Entries shown section start

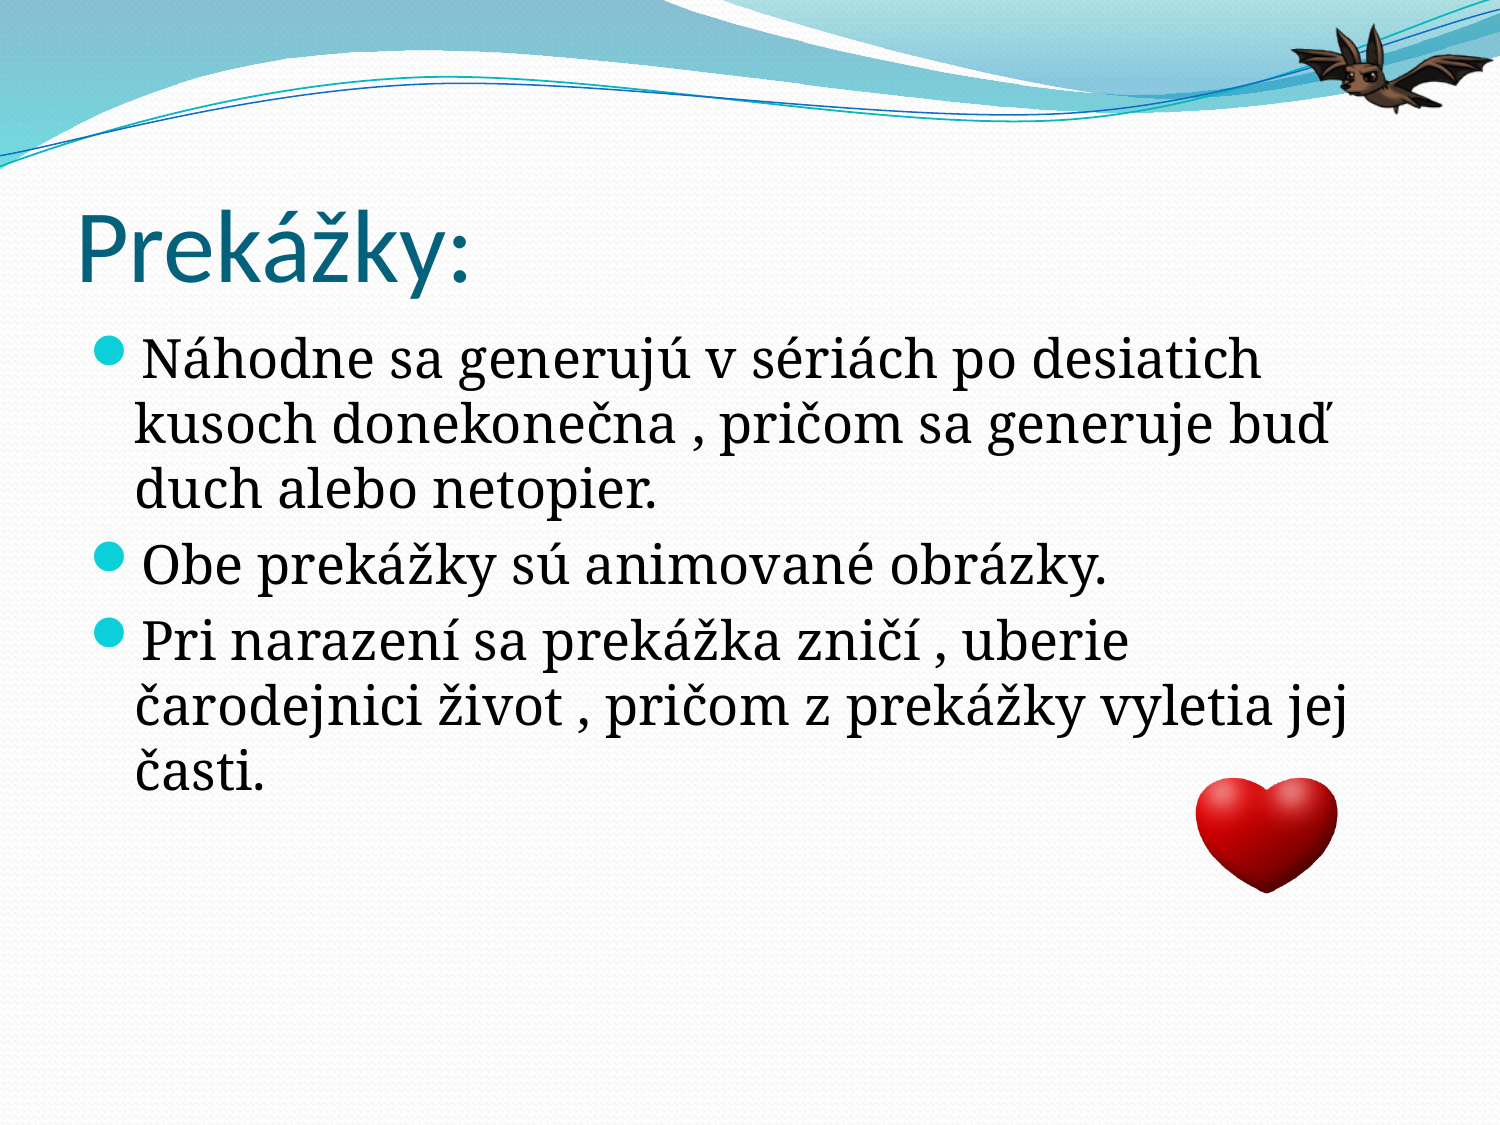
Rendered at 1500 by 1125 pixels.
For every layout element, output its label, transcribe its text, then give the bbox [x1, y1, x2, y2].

picture [1287, 0, 1500, 157]
list Náhodne sa generujú v sériách po desiatich kusoch donekonečna , pričom sa generuje buď duch alebo netopier. Obe prekážky sú animované obrázky. Pri narazení sa prekážka zničí , uberie čarodejnici život , pričom z prekážky vyletia jej časti. [75, 317, 1425, 1038]
title Prekážky: [75, 115, 1425, 303]
picture [1186, 763, 1347, 902]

Entries shown section end

Each entry above must be repeated word for word, minus its images.

• _Task response_:
Rendered at 1500 by 1125 pixels.
For every layout element, output its label, transcribe its text, then give the bbox [x1, y1, x2, y2].

picture [1287, 0, 1500, 157]
list Náhodne sa generujú v sériách po desiatich kusoch donekonečna , pričom sa generuje buď duch alebo netopier. Obe prekážky sú animované obrázky. Pri narazení sa prekážka zničí , uberie čarodejnici život , pričom z prekážky vyletia jej časti. [75, 317, 1425, 1038]
title Prekážky: [75, 115, 1425, 303]
picture [1186, 763, 1347, 902]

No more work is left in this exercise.